Democracy activist Nathan Law interviewed by Dawn Brancati
The Hong Kong protests began almost a year ago, sparked by the introduction of an extradition bill that would subject Hong Kongers to mainland Chinese laws. The protests brought millions to the streets and lasted for months—despite excessive police violence against the protesters, threats by businesses to fire employees who participate in the protests, and other actions to deter the protests.
Then came the Coronavirus. Hundreds in Hong Kong have been infected with the virus and one person, thus far, has died.
To understand the effect of the virus on the movement, Dawn Brancati interviews Nathan Law, a democracy activist, and one of the student leaders of the 2014 Umbrella protests, for which he, Alex Chow, and Joshua Wong were nominated for the Nobel Prize. Nathan was also instrumental in the US government’s passage of the Hong Kong Human Rights and Democracy Act.
1. How has the Coronavirus affected the activities of the Hong Kong protest movement?
The protests are getting quieter because of the virus outbreak. People now tend to avoid crowded places, which has reduced the number and scale of the protests. But the discontent of the people has risen. The handling of the crisis by the government has been extremely poor. According to the opinion polls conducted by the Hong Kong Public Opinion Research Institute (PORI), more than 70 percent of the population feels dissatisfied with the government’s performance on disease control, and the satisfaction rate towards the government has dropped to a historic low. This shows that public anger is still growing and that the movement will revive when the outbreak is ended.
2. In what ways, if at all, has Coronavirus affected mainland China’s response to the movement?
It depends on whether the Chinese government will open up politically under the demands of the Chinese people. For now, there are no signs of the Chinese government backing down. But, the request for free speech, accountability, and transparency to the Chinese government rises with the death of the whistleblower, Dr. Li. This may create a new situation regarding the openness of the Chinese government, hence affecting the handling of the Hong Kong protests.
3. How would you compare the effect of the Coronavirus to the effect of government repression on the movement?
It is quite difficult to compare. I think in terms of igniting public anger, both are similarly effective.
4. Some research finds that non-violent protests are more successful than violent resistance, while other research finds that no such effect exists for democracy protests. How did the violence engaged in by the Hong Kong protesters against government offices and police affect support for the movement?
I think it is difficult to draw a conclusion now. A lot of actions are triggered by emotional responses and the effect of them is unclear. I think, for now, the hybridized strategy is sustaining the movement and maintaining certain morale internally and support externally.

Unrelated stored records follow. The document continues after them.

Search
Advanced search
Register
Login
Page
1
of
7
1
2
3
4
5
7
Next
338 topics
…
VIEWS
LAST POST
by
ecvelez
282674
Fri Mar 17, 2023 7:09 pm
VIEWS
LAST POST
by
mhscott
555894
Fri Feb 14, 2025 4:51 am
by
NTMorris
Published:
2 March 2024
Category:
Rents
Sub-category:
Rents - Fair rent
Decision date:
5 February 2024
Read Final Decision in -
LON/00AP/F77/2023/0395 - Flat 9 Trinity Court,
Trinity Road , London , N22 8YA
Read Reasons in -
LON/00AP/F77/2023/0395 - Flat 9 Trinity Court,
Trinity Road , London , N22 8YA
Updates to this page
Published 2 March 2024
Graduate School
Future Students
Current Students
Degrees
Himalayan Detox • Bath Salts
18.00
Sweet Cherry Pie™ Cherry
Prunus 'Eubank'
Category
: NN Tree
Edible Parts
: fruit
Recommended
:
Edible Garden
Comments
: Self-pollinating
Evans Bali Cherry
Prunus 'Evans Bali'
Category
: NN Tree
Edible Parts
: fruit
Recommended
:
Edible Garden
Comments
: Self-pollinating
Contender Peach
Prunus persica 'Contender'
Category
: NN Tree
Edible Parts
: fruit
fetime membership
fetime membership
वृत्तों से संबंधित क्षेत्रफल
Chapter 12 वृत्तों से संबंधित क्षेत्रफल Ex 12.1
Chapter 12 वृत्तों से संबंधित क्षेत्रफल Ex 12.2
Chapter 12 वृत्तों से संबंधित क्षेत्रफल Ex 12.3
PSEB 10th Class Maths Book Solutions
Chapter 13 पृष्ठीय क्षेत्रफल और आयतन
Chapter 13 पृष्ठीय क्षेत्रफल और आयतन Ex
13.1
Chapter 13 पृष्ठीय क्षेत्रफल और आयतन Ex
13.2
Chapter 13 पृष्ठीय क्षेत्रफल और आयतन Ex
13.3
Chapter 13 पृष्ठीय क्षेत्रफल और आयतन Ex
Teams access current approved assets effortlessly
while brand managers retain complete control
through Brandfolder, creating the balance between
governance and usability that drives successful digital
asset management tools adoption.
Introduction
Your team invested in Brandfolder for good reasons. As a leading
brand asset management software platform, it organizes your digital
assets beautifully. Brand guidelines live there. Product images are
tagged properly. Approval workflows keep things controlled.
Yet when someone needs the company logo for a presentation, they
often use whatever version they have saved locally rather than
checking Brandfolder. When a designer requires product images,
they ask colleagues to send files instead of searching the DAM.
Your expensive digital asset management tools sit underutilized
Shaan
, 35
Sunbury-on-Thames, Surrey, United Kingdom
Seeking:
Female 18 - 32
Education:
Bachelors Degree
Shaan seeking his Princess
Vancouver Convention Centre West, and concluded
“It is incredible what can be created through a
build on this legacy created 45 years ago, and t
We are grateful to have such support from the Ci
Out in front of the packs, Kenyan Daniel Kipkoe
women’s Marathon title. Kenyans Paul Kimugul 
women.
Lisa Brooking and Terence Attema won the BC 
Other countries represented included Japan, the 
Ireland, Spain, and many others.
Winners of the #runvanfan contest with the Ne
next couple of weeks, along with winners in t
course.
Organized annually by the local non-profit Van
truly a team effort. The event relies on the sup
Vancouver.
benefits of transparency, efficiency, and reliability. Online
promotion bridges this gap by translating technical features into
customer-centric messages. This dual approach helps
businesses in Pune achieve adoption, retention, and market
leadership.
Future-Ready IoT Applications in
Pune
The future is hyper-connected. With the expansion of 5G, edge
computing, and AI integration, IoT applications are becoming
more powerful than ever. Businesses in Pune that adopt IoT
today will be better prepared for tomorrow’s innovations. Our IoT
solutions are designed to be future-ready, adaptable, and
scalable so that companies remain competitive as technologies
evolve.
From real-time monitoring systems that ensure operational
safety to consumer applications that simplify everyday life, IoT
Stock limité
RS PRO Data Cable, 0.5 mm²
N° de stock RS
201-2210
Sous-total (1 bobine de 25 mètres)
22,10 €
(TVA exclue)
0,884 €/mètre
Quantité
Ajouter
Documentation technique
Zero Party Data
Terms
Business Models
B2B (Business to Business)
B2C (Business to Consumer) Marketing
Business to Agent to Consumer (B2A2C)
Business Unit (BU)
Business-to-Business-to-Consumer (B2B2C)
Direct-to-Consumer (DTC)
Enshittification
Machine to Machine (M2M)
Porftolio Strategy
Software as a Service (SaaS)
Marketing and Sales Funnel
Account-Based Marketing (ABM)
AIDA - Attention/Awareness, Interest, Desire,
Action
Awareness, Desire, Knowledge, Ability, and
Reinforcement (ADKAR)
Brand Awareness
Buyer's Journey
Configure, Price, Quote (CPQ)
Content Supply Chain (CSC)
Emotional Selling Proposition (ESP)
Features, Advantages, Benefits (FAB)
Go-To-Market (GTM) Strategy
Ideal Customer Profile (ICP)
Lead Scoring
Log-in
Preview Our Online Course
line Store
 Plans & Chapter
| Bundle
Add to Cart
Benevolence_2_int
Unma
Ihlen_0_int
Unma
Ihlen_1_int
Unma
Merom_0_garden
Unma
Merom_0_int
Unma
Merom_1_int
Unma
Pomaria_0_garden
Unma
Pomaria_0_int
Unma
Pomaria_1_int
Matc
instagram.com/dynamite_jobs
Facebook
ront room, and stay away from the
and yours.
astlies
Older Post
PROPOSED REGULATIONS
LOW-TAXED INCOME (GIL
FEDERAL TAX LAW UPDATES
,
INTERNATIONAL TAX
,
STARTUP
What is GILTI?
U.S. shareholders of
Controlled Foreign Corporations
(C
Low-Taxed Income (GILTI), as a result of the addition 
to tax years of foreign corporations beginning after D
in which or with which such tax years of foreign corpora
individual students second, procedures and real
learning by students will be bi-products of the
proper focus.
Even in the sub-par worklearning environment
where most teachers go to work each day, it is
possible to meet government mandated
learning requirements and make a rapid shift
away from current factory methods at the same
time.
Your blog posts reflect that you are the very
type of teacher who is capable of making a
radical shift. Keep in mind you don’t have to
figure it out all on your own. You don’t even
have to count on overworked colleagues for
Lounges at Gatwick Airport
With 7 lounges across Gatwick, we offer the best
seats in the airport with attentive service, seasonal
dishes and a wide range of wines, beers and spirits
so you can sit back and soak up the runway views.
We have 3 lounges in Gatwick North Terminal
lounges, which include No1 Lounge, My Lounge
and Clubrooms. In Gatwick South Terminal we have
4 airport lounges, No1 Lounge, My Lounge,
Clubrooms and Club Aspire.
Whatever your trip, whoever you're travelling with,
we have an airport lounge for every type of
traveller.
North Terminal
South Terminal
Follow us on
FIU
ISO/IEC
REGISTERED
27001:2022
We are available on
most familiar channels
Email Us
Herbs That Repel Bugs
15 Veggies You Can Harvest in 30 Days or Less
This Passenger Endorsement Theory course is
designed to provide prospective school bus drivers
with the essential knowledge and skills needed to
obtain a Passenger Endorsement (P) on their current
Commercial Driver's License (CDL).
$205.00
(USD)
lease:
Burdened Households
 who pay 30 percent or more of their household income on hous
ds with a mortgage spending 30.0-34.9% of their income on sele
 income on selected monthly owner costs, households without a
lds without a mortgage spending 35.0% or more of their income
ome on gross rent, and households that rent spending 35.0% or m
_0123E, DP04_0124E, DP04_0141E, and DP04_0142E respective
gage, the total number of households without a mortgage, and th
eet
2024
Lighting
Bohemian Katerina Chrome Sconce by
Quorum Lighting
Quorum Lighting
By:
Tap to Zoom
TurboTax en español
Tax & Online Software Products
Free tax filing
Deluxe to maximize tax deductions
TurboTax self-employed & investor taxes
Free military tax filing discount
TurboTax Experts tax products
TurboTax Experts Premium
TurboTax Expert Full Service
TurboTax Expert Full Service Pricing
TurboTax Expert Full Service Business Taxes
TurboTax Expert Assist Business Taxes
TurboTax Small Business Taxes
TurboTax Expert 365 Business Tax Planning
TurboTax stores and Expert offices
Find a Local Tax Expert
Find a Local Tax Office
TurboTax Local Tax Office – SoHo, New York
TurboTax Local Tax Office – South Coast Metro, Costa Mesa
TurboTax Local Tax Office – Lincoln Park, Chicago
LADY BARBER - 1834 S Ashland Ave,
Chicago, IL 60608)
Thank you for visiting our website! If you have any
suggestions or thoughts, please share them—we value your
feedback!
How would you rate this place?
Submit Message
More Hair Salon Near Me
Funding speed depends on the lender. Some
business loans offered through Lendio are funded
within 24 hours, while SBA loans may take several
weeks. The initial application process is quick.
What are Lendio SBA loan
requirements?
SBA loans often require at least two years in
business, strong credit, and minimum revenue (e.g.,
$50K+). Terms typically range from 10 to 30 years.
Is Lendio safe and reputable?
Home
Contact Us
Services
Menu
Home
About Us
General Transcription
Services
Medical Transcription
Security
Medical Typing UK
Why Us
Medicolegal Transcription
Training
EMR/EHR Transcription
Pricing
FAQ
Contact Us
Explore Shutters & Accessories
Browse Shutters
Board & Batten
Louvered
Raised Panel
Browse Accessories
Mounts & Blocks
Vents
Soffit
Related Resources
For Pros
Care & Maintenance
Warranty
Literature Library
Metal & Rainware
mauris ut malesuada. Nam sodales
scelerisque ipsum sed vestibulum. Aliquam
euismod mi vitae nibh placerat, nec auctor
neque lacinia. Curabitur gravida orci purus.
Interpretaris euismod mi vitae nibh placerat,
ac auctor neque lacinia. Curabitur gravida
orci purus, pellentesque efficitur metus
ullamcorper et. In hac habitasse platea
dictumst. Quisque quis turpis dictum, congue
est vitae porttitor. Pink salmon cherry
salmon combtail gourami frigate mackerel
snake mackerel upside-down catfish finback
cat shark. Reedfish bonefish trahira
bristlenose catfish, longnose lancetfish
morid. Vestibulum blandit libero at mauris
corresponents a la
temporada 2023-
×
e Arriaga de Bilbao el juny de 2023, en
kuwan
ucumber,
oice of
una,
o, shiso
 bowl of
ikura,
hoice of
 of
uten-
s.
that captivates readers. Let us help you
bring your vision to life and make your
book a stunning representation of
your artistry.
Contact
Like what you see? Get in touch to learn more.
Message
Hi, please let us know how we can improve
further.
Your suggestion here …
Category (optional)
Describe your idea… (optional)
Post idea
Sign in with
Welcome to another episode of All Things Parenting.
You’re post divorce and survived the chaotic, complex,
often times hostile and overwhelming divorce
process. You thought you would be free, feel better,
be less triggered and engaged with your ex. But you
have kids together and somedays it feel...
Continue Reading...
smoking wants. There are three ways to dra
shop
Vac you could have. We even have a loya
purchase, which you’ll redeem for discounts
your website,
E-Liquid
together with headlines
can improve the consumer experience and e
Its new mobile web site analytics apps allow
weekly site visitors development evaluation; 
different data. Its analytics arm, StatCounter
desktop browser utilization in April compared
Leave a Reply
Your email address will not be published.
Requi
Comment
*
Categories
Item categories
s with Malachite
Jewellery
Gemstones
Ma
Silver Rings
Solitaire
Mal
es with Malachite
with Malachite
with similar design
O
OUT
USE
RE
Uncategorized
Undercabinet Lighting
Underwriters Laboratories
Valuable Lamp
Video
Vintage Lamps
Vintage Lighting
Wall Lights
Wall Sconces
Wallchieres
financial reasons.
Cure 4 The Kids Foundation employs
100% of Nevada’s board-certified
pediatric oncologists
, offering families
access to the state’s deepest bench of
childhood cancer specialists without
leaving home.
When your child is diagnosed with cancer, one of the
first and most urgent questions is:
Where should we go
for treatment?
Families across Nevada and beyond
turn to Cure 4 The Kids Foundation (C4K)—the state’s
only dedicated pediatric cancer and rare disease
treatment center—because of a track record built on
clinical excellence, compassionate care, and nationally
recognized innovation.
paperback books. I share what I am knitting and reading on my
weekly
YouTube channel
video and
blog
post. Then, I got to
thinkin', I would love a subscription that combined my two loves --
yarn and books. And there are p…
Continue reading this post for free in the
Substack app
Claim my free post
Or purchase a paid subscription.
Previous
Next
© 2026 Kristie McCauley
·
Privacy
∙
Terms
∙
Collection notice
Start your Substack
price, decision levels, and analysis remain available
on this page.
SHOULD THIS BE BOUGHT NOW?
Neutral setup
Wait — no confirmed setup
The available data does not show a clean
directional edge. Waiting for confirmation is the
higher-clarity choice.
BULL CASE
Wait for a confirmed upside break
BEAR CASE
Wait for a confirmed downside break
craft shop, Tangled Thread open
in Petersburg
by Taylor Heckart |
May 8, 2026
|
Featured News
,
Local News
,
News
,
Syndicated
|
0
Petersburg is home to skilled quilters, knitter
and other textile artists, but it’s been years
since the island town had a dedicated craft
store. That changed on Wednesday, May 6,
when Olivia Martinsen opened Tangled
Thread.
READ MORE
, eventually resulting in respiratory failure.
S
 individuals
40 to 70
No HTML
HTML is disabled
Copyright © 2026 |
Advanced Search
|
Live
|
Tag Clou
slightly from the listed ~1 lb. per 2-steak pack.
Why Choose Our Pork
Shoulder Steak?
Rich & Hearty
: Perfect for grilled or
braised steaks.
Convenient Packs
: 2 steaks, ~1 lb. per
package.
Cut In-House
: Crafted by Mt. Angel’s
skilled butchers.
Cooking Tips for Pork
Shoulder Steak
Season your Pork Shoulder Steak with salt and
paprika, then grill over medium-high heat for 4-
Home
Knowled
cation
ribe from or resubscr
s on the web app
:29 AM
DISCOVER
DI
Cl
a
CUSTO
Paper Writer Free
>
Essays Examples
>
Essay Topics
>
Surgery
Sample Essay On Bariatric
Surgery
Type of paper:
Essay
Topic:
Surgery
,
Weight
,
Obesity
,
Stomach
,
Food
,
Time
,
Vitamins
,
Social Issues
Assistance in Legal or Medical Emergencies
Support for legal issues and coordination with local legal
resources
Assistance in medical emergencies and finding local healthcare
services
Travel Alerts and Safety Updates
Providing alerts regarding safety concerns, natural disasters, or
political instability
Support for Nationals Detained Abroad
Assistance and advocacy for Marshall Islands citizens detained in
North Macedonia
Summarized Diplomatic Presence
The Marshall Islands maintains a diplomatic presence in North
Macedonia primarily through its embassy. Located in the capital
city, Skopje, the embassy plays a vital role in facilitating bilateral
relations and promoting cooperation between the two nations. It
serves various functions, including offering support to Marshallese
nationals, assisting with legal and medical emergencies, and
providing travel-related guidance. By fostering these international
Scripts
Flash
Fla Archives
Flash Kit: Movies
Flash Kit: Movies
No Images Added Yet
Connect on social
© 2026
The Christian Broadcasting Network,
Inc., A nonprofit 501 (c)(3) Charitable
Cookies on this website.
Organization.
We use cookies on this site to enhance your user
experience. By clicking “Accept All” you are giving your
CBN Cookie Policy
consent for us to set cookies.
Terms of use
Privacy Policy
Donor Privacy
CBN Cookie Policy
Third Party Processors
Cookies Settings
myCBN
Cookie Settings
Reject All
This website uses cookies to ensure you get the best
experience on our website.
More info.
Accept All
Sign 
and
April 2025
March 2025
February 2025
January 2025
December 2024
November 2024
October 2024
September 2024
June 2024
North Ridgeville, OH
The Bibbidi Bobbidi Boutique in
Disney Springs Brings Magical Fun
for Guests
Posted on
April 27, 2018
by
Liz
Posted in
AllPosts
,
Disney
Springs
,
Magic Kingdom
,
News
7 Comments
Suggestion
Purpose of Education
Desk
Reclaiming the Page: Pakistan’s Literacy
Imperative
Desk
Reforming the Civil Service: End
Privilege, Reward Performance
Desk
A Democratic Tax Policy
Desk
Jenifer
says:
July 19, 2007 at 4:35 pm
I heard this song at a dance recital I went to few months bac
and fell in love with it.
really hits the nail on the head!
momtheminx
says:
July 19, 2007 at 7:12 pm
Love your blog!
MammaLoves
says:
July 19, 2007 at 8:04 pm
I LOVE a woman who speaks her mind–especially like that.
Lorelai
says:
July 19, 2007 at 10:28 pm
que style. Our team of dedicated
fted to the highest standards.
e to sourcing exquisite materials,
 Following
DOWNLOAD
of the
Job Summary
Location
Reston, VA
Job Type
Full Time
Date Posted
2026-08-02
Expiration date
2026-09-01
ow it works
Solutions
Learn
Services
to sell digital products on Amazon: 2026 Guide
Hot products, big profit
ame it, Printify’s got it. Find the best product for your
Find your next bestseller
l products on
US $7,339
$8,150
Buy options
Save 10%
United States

5. The current movement originated around a catalyzing event—the Hong Kong extradition bill. How do you think the movement will remobilize after the global health crisis subsides?
I think the demands of protesters go far beyond the bill now. It’s about democracy and autonomy, which are being constantly threatened and demolished under the “one country two systems” framework. Until the Chinese government starts to honor its promise and respect the “two systems,” the movement will continue.
The 2019 Hong Kong protests were sparked by a proposal to amend extradition laws to allow suspects to be transferred to mainland China for trial. In addition to the full withdrawal of the bill, the Hong Kong protesters have also demanded a commission of inquiry into alleged police brutality; the declassification of protesters as rioters; amnesty for arrested protesters; and universal suffrage for the Legislative Council and the Chief Executive.